Ungefähr 1919 oder 1920 baute man dann die "Zentrale" dort, wo heute das Feuerwehrhaus steht. Im sogenannten Gasgenerator wurde Anthrazitkohle unter Luftabschluß erhitzt. Die Schwelgase gelangten durch Rohrleitungen zu zwei Sauggasmotoren, wovon der kleine 25 PS (ca. 19 kW), der große 40 PS (ca. 30 kW) "auf die Beine" brachte, allerdings nur dann, wenn das Gas vor dem Zünden mit der richtigen Menge Luft gemischt war. Der kleine Motor mußte von Hand angeworfen werden.

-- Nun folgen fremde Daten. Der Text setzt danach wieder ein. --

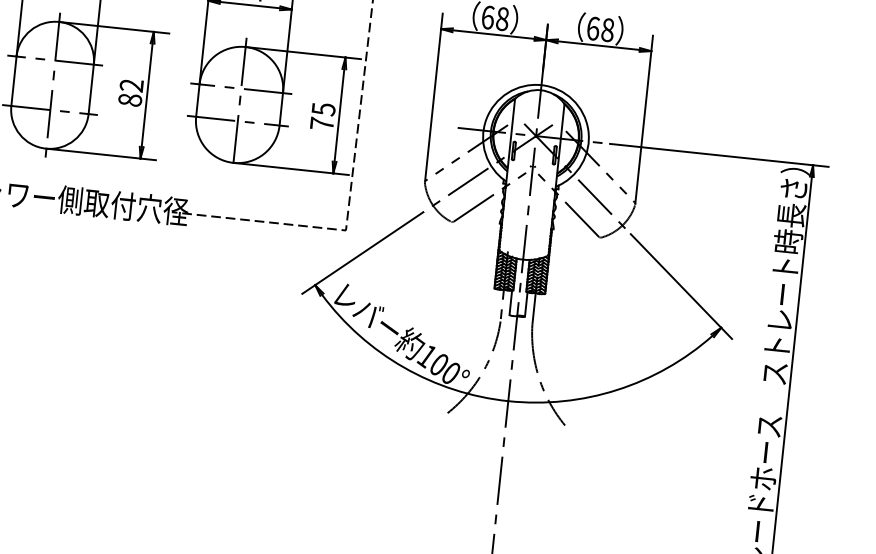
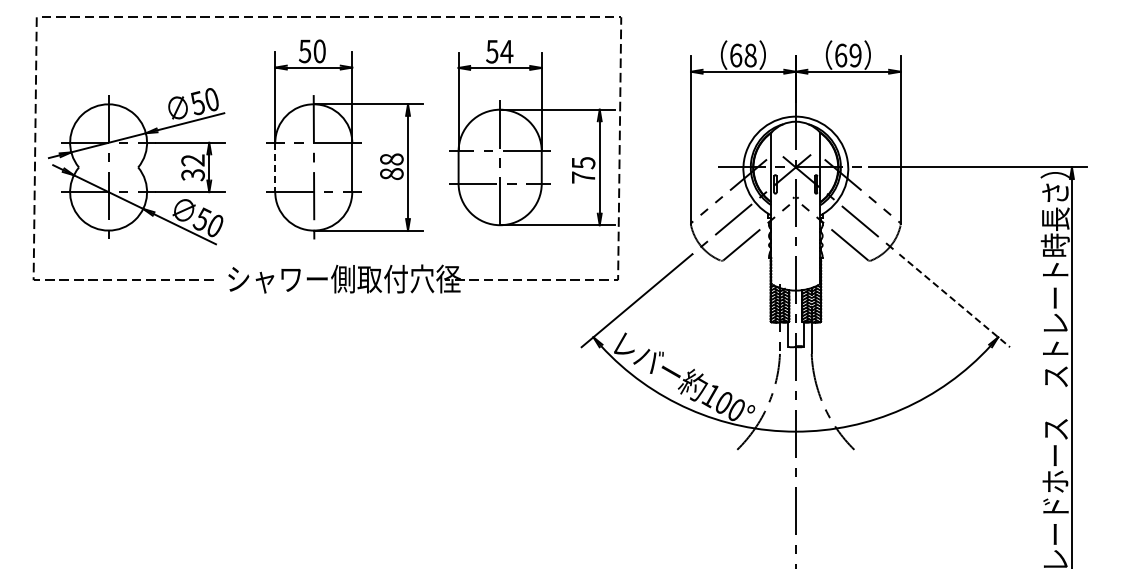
text: (607, 30) -> (855, 55), 68 -> 69
line: (14, 81) -> (275, 167), solid -> dashed
text: (131, 85) -> (391, 159), 82 -> 88
line: (682, 287) -> (955, 301), solid -> dashed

Dabei trat einer in die Speichen des Schwungrades, ein zweiter Mann drehte am Außenkranz. Nach kalten Winternächten war das nicht so einfach. Einmal stand Stiepels Hermann in den Speichen, ich drehte am Außenkranz, als eine Frühzündung das Rad rückwärts laufen ließ. Hermann wurde von diesem Schwung hochgeschleudert. Glücklicherweise konnte ich seinen Fall bremsen, so daß ihm nichts passierte.

Die Zentrale

Der große Motor war wassergekühlt und wurde mit Preßluft gestartet. Breite Treibriemen übertrugen die Motorleistung auf Generatoren (Dynamos), die 220 Volt Gleichstrom lieferten. Hermann Stiepel und Hans Pohlmann waren die Betriebsfachleute. Sie sorgten dafür, daß die Maschinen von morgens 5.00 Uhr bis abends 23.00 Uhr liefen. Dabei hatte im Wechsel einer von 5.00 Uhr bis 20.00 Uhr, der andere von 5.00 Uhr bis 18.00 Uhr und von 20.00 Uhr bis 23.00 Uhr Dienst.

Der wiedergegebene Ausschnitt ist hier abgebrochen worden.